調査区は90u程度の小さなものでしたが、縄文時代後期(およそ3,500年前)から、近現代に至るまでの多くの遺物・遺構が見つかりました。特に縄文時代の遺構は有年牟礼・井田遺跡では初めて検出されたもので、非常に貴重な成果となりました。
また、弥生時代中期後半(およそ2,100年前)の土器が捨てられた溝や、火事にあった古墳時代後期(およそ1,500年前)の建物の跡など、多くの遺物や遺構が発見されました。
遺跡は埋め戻され、見学することはできませんが、調査成果や出土した遺物は赤穂市立有年考古館にて展示する予定ですので、お楽しみに!
火事にあったと思われる古墳時代の建物跡。黒い棒状のものは焼け残った柱です。
みかんのへた山古墳
みかんのへた山古墳は坂越地区、小島の丘陵頂上にある兵庫県指定史跡の古墳です。
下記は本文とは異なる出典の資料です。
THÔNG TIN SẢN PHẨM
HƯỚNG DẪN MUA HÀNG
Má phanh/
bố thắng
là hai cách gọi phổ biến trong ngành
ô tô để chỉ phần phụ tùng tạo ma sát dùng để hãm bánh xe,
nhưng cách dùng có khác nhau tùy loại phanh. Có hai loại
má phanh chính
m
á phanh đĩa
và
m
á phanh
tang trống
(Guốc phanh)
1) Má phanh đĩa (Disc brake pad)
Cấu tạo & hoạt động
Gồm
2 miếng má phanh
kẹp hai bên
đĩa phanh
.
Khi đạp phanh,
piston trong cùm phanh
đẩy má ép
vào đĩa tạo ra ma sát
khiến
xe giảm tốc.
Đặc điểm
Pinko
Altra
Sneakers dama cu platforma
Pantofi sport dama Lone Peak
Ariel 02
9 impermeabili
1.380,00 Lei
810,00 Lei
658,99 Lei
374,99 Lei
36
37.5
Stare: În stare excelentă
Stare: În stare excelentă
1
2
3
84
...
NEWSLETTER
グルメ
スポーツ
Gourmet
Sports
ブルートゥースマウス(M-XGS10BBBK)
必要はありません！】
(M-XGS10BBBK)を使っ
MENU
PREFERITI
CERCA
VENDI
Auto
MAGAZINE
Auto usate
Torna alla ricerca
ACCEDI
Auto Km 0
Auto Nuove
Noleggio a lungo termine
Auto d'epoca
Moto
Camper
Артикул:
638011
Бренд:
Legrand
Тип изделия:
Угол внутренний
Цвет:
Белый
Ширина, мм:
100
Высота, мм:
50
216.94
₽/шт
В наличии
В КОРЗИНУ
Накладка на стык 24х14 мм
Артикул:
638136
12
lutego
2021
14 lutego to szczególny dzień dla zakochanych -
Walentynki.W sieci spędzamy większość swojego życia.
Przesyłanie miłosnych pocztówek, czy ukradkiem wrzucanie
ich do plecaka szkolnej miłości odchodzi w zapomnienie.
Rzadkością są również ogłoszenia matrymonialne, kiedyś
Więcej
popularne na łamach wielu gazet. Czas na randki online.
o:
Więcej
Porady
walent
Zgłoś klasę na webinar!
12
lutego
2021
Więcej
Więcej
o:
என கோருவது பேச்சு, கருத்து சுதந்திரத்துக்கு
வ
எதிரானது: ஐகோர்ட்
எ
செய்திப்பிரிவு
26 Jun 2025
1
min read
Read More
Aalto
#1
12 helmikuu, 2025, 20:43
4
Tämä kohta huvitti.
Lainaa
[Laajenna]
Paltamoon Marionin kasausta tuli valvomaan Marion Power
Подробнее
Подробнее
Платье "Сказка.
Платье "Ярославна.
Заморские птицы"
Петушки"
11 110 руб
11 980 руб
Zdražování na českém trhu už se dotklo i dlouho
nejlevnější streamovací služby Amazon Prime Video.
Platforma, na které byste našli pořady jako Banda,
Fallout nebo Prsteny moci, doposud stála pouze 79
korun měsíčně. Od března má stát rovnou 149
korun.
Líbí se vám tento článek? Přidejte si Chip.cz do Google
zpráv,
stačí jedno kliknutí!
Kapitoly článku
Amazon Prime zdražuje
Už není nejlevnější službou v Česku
古墳時代中期(約1,600年前)に築かれたことは分かっていましたが、古墳の形や大きさはよく分かっていませんでした。
そのため、赤穂市教育委員会では古墳の測量調査を行い、測量図を作成しました。その結果、これまで径38mの円墳といわれていた古墳は、径30mの造出付きの円墳であることが分かりました。
また、これまで確認されていなかった径13mの円墳(みかんのへた山2号墳)も確認し、みかんのへた山古墳が古墳群であることが明らかになりました。
みかんのへた山古墳群への道はハイキングコースになっておりますので、どなたでも見学することができます。古墳からは坂越湾を一望し、遠くには小豆島が浮かぶ美しい風景を望むことができます。ぜひ一度ご見学ください!